Minutenlang prasselte Westerwelles erregte Kritik auf die Runde ein. Bei der CSU nickten einige. Bei der CDU guckten sie sich an. Merkel wusste sich nicht anders zu helfen als formal abzumoderieren: Über Abwesende zu reden gehe nicht an.

Der Spalt nicht nur zwischen FDP und Union, sondern in der Union selbst ist seither noch ein Stück tiefer. Wie tief er werden kann, das lässt das böse Wort vom "Putsch" erahnen. Ins Spiel gebracht hat es die FAZ mit einem Artikel über einen Vorgang, der eigentlich Geschichte ist: Röttgen, seinerzeit Parlamentarischer Geschäftsführer der Unionsfraktion, habe nach der Bundestagswahl auf den Stuhl seines Fraktionschefs Volker Kauder geschielt.

Das sei von manchem Beteiligten damals als Putschversuch verstanden worden – und es erkläre, so die Spekulation, zum Teil den heftigen öffentlichen Widerspruch Kauders gegen Röttgens Atom-Vorstoß. Spricht man mit damals Beteiligten, stellt sich die Geschichte ein wenig weniger putschistisch und zugleich verwickelter dar.

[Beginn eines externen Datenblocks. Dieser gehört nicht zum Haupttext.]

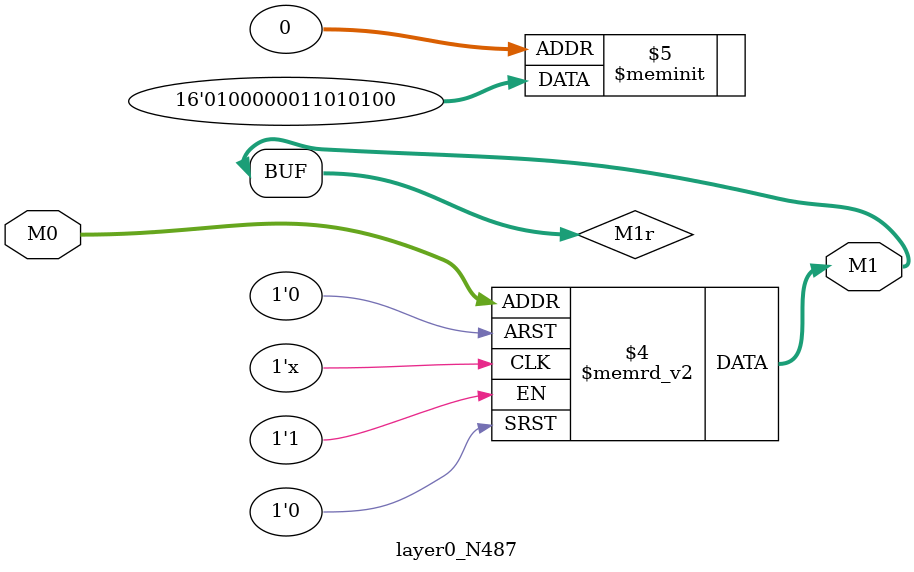
<source format=v>
module layer0_N487 ( input [2:0] M0, output [1:0] M1 );

	(*rom_style = "distributed" *) reg [1:0] M1r;
	assign M1 = M1r;
	always @ (M0) begin
		case (M0)
			3'b000: M1r = 2'b00;
			3'b100: M1r = 2'b00;
			3'b010: M1r = 2'b01;
			3'b110: M1r = 2'b00;
			3'b001: M1r = 2'b01;
			3'b101: M1r = 2'b00;
			3'b011: M1r = 2'b11;
			3'b111: M1r = 2'b01;

		endcase
	end
endmodule

</source>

Tatsächlich hat Kauder mit dem Gedanken gespielt, nach der Wahl ins Kabinett zu gehen, etwa als Verkehrsminister. Tatsächlich hätte Röttgen nichts dagegen gehabt, ihn an der Fraktionsspitze zu beerben. Zugleich hat der NRW-Landeschef und CDU-Vize Jürgen Rüttgers bei Merkel gedrängt, seinen Landesverband bei der Ämtervergabe nicht wieder wie 2005 kurz zu halten.

Ein Putsch, versichern Beteiligte, sei das aber nicht gewesen, sondern ein Versuch, verschiedene Interessen zu einem Gesamt-Personalpaket zu schnüren. Dass dabei auch Rivalitäten innerhalb der Landesgruppe NRW eine Rolle spielten, dass auch aus anderen Landesverbänden mitgemischt wurde, macht die genauen Motive und Pläne freilich schwer überschaubar.

So oder so dürfte es Kauder nicht komisch gefunden haben, dass andere schon einen denkbaren Nachfolger lancierten, während er selbst noch unentschieden war. Am Ende behielt er den Fraktionsvorsitz; den Ausschlag dabei dürfte eine Bitte Merkels gegeben haben.